> [PROBLEM DETAILS]
Locate each line in the data that includes the string "create", and copy those lines.

Saved data entries:
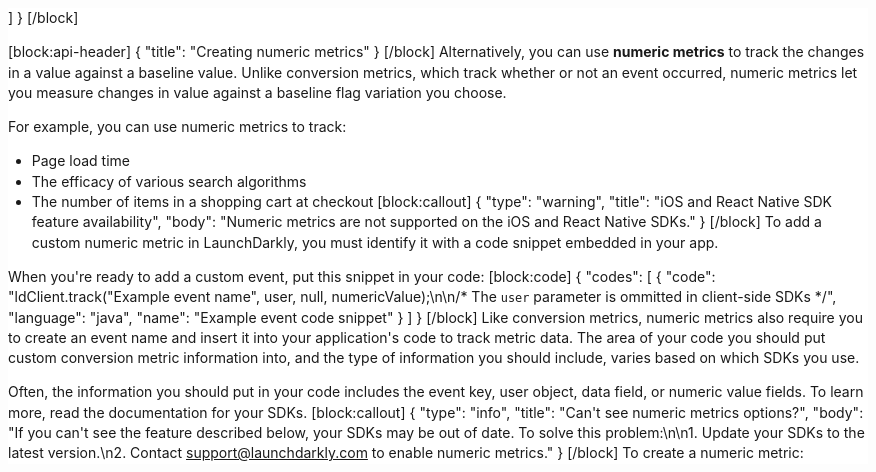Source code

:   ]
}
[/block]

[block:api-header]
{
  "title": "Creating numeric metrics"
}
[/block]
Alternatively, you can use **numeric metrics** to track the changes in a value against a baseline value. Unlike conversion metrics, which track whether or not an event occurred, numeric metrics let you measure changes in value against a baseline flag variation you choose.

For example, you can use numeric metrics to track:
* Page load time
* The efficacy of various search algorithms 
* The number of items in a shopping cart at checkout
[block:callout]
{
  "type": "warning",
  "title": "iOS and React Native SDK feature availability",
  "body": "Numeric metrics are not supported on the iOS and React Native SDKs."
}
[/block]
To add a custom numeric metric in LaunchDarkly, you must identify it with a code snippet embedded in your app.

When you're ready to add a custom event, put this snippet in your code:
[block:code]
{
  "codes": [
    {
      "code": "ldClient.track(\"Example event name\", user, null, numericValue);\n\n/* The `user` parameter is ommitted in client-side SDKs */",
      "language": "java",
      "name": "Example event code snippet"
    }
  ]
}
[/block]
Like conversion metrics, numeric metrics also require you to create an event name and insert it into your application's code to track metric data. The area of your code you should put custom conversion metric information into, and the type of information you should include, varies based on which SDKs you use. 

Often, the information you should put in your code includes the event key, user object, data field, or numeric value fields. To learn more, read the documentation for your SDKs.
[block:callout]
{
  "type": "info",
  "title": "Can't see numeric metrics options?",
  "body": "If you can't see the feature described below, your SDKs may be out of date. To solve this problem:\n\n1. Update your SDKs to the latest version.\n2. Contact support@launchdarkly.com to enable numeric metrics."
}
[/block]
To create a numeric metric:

==

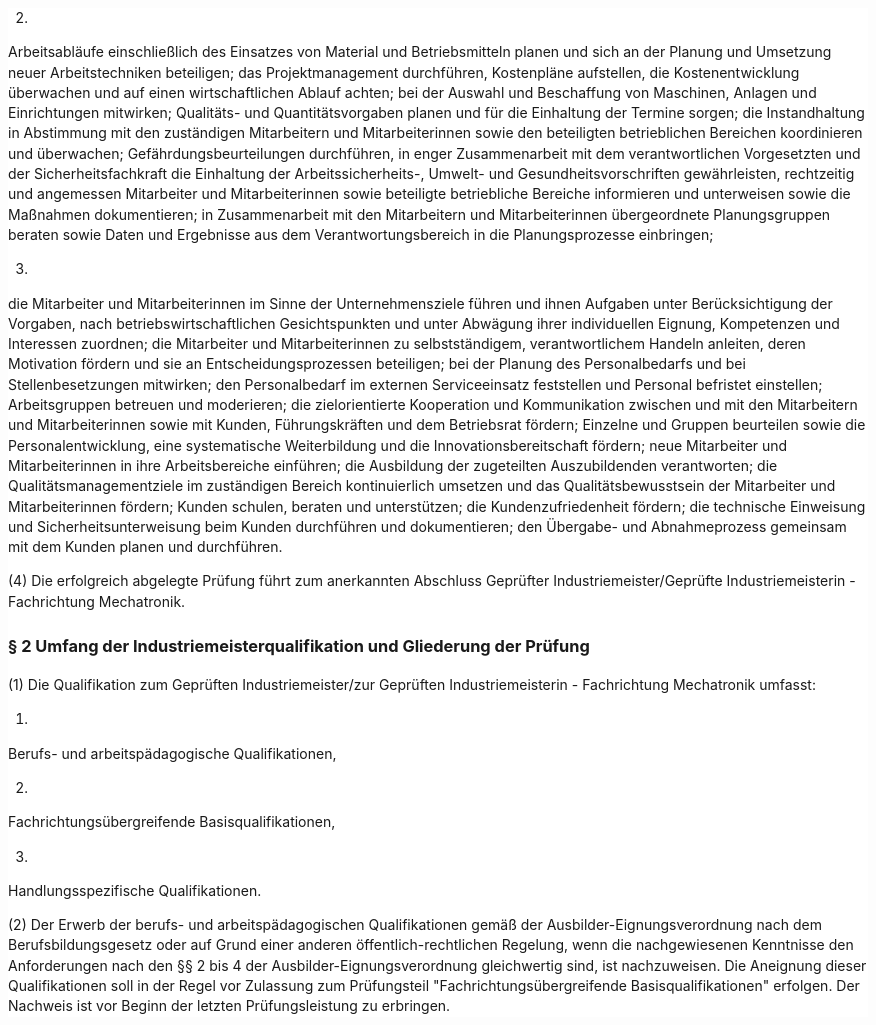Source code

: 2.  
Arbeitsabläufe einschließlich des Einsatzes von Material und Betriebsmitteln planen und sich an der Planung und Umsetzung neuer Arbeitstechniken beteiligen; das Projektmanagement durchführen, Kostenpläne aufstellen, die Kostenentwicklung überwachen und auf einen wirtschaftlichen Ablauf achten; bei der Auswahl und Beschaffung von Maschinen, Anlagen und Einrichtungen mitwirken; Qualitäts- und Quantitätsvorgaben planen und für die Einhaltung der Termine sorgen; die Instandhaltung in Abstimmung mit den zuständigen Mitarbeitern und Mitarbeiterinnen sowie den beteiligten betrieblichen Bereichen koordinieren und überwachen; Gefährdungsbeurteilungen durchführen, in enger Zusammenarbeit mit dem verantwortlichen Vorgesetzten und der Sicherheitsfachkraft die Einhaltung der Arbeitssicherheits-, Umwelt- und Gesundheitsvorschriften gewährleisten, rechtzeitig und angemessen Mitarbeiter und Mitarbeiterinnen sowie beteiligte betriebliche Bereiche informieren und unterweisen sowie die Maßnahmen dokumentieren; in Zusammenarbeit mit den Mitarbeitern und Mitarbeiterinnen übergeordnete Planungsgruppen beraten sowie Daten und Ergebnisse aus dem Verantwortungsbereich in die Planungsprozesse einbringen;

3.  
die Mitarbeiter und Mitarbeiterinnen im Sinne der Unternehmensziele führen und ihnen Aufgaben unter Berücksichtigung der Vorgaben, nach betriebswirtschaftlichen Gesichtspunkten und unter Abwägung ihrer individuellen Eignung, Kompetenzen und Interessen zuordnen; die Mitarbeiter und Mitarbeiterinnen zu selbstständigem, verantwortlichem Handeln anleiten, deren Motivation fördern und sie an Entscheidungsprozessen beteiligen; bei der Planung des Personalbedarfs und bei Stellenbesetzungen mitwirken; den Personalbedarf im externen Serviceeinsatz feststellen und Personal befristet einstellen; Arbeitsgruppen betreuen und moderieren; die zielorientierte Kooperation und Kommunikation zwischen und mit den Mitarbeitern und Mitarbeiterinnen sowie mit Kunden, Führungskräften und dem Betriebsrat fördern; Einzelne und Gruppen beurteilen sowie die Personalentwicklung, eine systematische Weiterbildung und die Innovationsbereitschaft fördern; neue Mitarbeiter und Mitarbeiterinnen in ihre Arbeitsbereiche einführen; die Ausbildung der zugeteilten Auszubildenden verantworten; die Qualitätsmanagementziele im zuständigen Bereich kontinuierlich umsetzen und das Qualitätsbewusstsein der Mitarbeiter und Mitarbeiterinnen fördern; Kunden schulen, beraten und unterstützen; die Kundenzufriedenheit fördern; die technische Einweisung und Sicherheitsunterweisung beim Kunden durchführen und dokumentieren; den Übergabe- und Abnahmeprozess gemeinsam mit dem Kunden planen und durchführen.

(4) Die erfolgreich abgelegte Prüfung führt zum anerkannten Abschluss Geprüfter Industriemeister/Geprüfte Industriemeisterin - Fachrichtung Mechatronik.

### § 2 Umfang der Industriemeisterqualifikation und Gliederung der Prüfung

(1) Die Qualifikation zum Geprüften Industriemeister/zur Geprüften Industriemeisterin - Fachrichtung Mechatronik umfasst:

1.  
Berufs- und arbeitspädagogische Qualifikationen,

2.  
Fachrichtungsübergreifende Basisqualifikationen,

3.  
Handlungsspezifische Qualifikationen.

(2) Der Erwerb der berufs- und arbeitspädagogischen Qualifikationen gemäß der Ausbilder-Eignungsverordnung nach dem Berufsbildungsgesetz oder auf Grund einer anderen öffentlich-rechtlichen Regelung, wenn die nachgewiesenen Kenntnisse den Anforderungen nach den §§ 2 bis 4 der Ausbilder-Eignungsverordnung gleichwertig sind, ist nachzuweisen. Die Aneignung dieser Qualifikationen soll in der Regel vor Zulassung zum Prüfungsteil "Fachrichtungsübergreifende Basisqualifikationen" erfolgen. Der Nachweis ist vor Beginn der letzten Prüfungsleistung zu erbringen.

> [RESPONSE FOR THIS EXERCISE]
Like conversion metrics, numeric metrics also require you to create an event name and insert it into your application's code to track metric data. The area of your code you should put custom conversion metric information into, and the type of information you should include, varies based on which SDKs you use. 
To create a numeric metric:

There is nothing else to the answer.